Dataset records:

▼

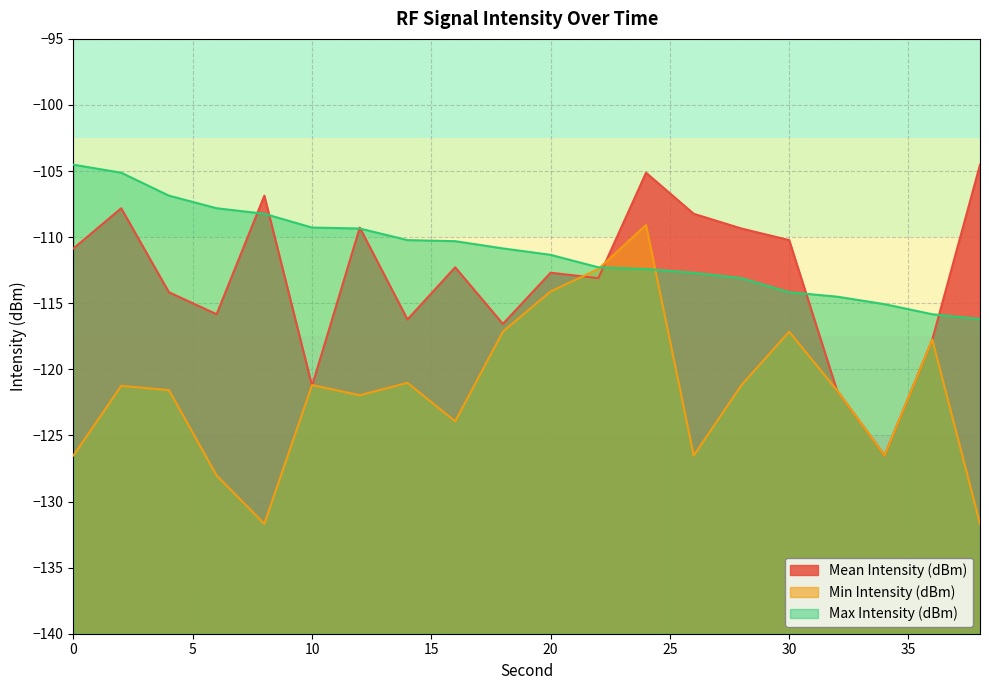

How many data points does each series have?

20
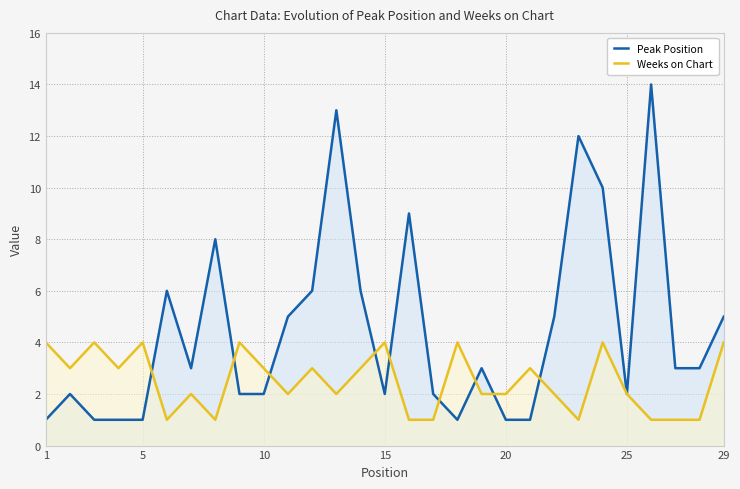

After their last crossing, which series has the higher values: Weeks on Chart or Peak Position?

Peak Position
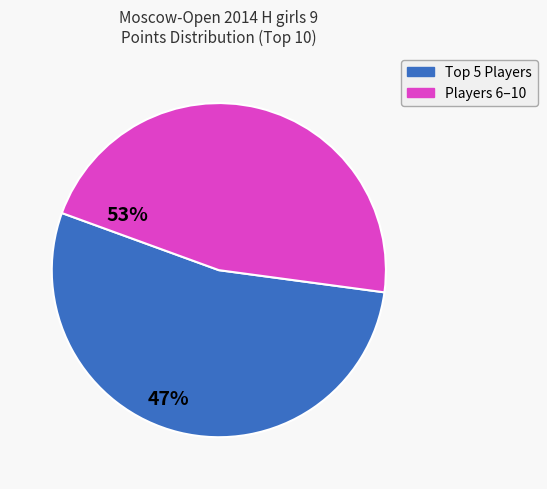

Is there any slice that represents more than half of the pie?

Yes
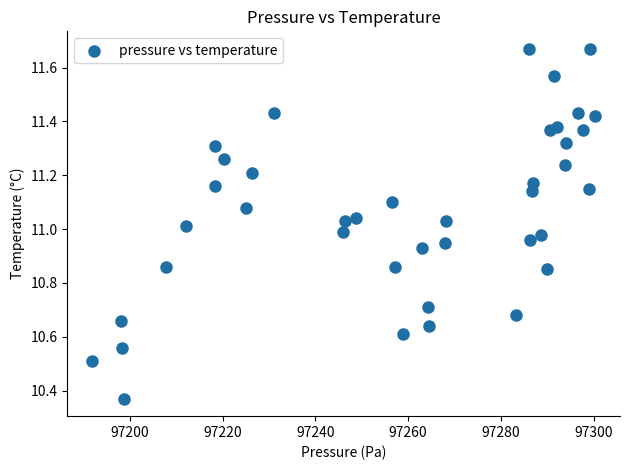

What is the range of Y values (max minus min)?

1.3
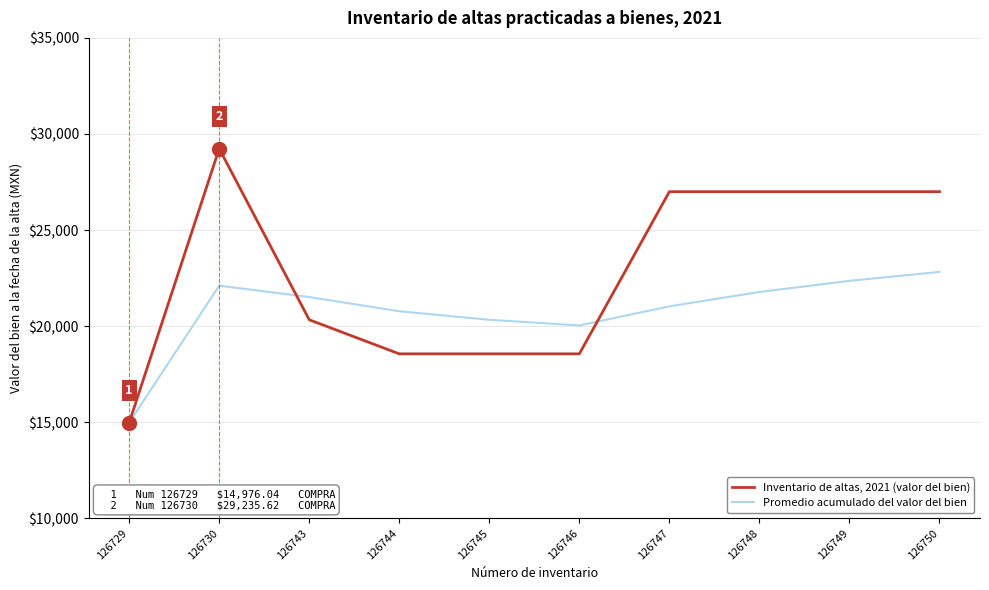

Which series has the largest total across all categories?

Inventario de altas, 2021 (valor del bien)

▲

* Your goal
Transcribe all of the rows above word for word, leaving the pictures out of your answer.

* Written response
How many data points does each series have?

20

After their last crossing, which series has the higher values: Weeks on Chart or Peak Position?

Peak Position

Is there any slice that represents more than half of the pie?

Yes

What is the range of Y values (max minus min)?

1.3

Which series has the largest total across all categories?

Inventario de altas, 2021 (valor del bien)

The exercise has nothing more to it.